### [VORLIEGENDER TEXT]
++++++++++++++++++++

Soweit zur Praxis der Arbeitgeber und zur Theorie der Arbeitnehmer. Ein System, das die Idee der Globalisierung dazu nutzt, um in mittelalterlicher Manier die Vorteile der Herrschenden zu mehren und die Nachteile der Beherrschten zu legitimieren, kann und darf in der Zukunft unserer Welt keine Rolle mehr spielen. Hier gehe ich mit der Bloggerin vollkommen konform. Meine Sorge aber betrifft die unmittelbare Gegenwart. Was derzeit geschieht, ist eine in der Geschichte vielleicht einmalige Eroberung eines neuen Lebensraumes durch eine unkontrollierte, aber kollektive Sehnsucht nach einem besseren Leben.

Die Freiheit, sich dorthin zu bewegen, wohin man möchte, ist die Antwort von unten auf die von oben angestoßene Praxis der freien Wahl von Absatzmärkten und Produktionsstätten.

Natürlich hat es immer schon Völkerwanderungen gegeben, doch diese fanden zwischen Staaten und geographischen Räumen statt, die wirtschaftlich und politisch nicht so eng miteinander verknüpft waren. Was heute durch die Abstimmung mit Füßen geschieht, ist nicht nur eine Flucht in den goldenen Westen; es ist auch und vor allem eine Eroberung jenes Lebenskonzepts, das einem von eben diesem Westen seit etwa 200 Jahren vermittelt wird – zu Beginn freilich in Form einer hierarchischen Überlegenheit. Wenn heute Hunderttausende von Menschen über das Mittelmeer aufbrechen, um einen besseren Raum für ihre Zukunft zu finden, so ist das nicht bloß „Wirtschaftsflucht“ – sondern die Quittung für einen kulturellen Imperalismus, den wir mit unseren Produkten und Medien über Jahrzehnte forciert und vorangetrieben haben.

Kommen wir zu meiner zweiten, da subtileren Sorge. Das System, das uns den Luxus beschert, den wir modernes Leben nennen, basiert derzeit auf dem ökonomischen Ungleichgewicht von Lebensräumen. Massenhafte Flucht führt nicht nur dazu, dass das angestrebte Niveau im Zielland auf Dauer nicht zu halten sein wird. Unser System beruht nicht zuletzt auf einer ungerechten, aber stabilen Verteilung globaler Rollen. Werden diese nun massenhaft in Frage gestellt, werden wir nicht darum herumkommen, eine neue ökonomische Weltordnung für alle auszuhandeln – im Interesse aller Beteiligten.

++++++++++++++++++++

### [AUFGABENSTELLUNG]
1 > Geben Sie den Abschnitt des vorliegenden Textes wortgetreu wieder, beginnend bei „Die Freiheit, sich“ und endend bei „Absatzmärkten und Produktionsstätten.“.
2 > Entscheiden Sie für jede der folgenden Aussagen mit Ja oder Nein, ob sie mit dem vorliegenden Text übereinstimmt, und zitieren Sie jeweils die ausschlaggebenden Worte wörtlich: (a) Im Text wird der Bloggerin in einem Punkt zugestimmt. (b) Laut Text hat es früher keine Völkerwanderungen gegeben. (c) Das System, das den Luxus des modernen Lebens beschert, beruht laut Text derzeit auf einem wirtschaftlichen Gleichgewicht der Lebensräume.

++++++++++++++++++++

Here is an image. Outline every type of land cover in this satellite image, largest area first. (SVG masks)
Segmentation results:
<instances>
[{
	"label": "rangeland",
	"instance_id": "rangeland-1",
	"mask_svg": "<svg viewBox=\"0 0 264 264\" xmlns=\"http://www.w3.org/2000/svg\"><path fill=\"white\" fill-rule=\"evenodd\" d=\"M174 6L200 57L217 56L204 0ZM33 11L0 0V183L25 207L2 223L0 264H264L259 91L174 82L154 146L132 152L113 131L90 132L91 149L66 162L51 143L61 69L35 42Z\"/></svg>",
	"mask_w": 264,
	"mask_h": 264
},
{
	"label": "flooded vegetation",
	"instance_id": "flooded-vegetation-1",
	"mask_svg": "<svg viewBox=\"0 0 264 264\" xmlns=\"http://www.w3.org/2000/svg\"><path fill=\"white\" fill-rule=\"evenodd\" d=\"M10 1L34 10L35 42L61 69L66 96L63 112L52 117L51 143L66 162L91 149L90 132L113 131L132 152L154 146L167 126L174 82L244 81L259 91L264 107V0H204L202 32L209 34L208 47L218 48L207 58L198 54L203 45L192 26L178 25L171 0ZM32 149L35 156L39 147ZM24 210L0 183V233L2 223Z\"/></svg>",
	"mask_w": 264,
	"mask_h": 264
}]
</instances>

++++++++++++++++++++

### [LÖSUNGEN ZUR ÜBUNG]
1 >
Die Freiheit, sich dorthin zu bewegen, wohin man möchte, ist die Antwort von unten auf die von oben angestoßene Praxis der freien Wahl von Absatzmärkten und Produktionsstätten.

2 >
(a) Ja: „Hier gehe ich mit der Bloggerin vollkommen konform.“
(b) Nein: „Natürlich hat es immer schon Völkerwanderungen gegeben“
(c) Nein: „basiert derzeit auf dem ökonomischen Ungleichgewicht von Lebensräumen“